Turritriton kobelti

Scientific classification
- Kingdom: Animalia
- Phylum: Mollusca
- Class: Gastropoda
- Subclass: Caenogastropoda
- Order: Littorinimorpha
- Family: Cymatiidae
- Genus: Turritriton
- Species: T. kobelti
- Binomial name: Turritriton kobelti (von Maltzan, 1884)
- Synonyms: Cymatium (Septa) kobelti (Maltzan, 1884); Cymatium kobelti (Maltzan, 1884); Triton kobelti Von Maltzan, 1884;

= Turritriton kobelti =

- Authority: (von Maltzan, 1884)
- Synonyms: Cymatium (Septa) kobelti (Maltzan, 1884), Cymatium kobelti (Maltzan, 1884), Triton kobelti Von Maltzan, 1884

Species of gastropod

Turritriton kobelti is a species of predatory sea snail, a marine gastropod mollusk in the family Cymatiidae.

This species is a possible synonym or subspecies of Turritriton gibbosus.

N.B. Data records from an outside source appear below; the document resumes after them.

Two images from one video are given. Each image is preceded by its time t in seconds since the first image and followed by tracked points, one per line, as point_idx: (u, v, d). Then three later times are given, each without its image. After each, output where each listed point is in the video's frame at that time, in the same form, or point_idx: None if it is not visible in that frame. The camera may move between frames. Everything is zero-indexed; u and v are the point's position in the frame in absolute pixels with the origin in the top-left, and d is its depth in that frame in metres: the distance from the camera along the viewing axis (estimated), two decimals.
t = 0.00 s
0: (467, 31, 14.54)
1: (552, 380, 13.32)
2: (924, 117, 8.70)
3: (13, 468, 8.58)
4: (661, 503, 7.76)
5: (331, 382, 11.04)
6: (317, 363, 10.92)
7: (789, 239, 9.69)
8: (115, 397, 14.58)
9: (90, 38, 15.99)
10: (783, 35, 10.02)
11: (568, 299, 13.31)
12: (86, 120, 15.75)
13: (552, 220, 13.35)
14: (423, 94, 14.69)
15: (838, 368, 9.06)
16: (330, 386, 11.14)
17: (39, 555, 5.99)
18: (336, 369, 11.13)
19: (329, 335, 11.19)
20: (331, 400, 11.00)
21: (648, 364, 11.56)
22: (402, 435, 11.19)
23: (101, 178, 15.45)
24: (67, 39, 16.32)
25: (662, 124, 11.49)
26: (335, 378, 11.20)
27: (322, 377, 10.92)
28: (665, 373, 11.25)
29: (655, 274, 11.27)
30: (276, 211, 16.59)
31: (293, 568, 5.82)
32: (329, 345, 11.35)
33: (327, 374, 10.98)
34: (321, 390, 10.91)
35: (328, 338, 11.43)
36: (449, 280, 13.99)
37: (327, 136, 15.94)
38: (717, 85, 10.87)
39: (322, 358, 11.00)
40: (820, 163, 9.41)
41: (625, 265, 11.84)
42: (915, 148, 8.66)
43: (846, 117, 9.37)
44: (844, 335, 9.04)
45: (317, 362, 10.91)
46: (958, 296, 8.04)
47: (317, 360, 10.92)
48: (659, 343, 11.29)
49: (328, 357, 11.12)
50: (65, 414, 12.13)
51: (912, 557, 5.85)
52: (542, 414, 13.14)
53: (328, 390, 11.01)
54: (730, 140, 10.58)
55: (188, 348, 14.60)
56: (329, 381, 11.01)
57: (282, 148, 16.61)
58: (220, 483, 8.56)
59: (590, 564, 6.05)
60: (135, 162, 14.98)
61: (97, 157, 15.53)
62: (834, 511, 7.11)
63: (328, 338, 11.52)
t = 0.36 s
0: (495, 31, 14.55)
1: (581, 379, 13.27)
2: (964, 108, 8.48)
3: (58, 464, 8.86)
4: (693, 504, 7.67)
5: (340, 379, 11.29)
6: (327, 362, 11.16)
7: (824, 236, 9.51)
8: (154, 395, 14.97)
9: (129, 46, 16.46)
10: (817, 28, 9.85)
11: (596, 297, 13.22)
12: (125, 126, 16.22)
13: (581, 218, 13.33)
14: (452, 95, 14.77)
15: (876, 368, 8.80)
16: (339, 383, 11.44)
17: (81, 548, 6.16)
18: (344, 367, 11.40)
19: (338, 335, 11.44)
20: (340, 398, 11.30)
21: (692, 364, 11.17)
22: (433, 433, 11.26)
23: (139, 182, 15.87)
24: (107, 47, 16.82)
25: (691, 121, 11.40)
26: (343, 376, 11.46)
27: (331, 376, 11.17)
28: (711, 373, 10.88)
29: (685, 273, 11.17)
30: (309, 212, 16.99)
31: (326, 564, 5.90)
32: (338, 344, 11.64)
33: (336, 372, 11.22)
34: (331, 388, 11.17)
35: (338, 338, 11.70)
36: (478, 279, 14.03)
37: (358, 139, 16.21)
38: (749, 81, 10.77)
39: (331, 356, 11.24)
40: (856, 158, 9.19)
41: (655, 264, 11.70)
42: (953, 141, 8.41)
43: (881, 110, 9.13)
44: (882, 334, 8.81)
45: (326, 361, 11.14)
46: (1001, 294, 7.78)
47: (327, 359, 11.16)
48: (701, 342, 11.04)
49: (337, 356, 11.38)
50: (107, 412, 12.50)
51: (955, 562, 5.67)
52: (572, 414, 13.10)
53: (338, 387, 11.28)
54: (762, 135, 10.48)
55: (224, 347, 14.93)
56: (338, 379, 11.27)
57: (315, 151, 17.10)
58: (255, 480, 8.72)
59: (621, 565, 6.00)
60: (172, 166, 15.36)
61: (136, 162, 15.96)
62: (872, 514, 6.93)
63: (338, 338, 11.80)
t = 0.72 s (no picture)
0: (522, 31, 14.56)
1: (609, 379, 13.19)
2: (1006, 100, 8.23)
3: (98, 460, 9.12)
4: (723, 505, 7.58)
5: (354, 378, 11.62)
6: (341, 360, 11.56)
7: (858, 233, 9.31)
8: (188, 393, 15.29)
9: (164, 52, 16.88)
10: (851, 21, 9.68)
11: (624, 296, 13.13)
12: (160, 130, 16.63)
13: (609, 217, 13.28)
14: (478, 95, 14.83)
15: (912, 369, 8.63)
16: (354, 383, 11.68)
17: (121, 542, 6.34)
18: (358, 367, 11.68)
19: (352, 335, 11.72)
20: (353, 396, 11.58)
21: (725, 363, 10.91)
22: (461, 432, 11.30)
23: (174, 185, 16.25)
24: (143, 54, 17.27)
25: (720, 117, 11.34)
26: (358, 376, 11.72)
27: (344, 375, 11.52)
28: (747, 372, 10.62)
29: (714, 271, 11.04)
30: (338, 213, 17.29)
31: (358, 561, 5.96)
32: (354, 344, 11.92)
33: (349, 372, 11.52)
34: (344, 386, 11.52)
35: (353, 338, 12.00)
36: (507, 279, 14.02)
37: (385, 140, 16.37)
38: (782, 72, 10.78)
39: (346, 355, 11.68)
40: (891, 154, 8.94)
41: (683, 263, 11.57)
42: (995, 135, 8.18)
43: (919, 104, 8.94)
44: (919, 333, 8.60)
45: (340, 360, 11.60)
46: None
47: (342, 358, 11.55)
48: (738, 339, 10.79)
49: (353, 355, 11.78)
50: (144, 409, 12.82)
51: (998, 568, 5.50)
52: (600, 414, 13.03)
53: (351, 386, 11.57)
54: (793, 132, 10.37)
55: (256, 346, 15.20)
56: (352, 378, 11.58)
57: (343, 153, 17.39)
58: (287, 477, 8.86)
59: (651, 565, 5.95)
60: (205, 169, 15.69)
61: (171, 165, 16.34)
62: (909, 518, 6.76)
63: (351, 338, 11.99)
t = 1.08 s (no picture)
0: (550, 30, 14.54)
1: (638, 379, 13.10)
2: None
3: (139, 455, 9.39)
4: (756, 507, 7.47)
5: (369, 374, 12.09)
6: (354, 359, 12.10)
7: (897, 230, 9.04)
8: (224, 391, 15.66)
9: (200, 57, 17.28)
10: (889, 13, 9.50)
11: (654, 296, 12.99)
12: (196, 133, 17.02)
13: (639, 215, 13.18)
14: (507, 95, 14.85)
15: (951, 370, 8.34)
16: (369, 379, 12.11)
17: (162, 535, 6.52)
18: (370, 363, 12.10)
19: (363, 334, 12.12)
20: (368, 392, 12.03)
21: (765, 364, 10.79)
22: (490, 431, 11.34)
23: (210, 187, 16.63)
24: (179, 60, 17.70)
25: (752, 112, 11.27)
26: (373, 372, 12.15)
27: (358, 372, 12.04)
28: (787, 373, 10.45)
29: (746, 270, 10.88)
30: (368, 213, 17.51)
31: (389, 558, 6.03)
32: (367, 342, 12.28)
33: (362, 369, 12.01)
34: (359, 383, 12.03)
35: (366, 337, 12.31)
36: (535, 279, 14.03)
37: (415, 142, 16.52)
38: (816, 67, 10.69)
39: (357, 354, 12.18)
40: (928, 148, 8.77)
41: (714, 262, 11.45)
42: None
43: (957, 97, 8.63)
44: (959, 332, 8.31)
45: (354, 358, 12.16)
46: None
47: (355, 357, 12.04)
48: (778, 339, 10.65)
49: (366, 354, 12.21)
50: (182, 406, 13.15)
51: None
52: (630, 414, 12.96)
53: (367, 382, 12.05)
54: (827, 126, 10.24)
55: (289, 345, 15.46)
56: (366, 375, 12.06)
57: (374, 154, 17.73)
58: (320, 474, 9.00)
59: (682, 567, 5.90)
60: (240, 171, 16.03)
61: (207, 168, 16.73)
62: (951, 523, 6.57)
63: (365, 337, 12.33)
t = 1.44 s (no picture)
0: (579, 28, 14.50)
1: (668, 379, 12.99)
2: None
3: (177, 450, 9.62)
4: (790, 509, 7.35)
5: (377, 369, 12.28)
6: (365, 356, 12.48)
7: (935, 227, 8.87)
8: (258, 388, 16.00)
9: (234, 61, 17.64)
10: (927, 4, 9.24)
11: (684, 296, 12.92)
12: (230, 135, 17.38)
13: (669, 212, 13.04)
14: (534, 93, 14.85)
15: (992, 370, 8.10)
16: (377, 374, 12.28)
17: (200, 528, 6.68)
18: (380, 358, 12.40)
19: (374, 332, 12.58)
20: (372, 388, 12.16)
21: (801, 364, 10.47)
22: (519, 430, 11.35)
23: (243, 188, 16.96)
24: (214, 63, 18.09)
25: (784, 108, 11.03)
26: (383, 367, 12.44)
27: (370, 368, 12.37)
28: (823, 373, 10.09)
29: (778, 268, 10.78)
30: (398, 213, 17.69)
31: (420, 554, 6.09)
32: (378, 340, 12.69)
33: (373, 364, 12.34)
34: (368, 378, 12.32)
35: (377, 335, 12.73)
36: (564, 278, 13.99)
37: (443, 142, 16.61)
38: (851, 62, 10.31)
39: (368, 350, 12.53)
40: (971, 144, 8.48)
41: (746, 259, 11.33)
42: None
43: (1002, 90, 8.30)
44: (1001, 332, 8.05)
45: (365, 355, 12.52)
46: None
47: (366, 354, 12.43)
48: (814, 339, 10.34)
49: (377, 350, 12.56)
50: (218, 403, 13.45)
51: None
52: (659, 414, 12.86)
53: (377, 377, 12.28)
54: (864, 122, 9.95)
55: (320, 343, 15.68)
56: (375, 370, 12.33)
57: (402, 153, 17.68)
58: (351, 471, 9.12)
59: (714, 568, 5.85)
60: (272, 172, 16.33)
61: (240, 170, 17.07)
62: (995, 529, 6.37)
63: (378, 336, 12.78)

The actual relationship between these taxons can only be correctly determined using a DNA-analysis.

==Description==

The shell size varies between 14 mm and 42 mm.
==Distribution==
This species is found in European waters and in the Atlantic Ocean off Angola, Gabon, Cape Verde, Ghana, and Senegal.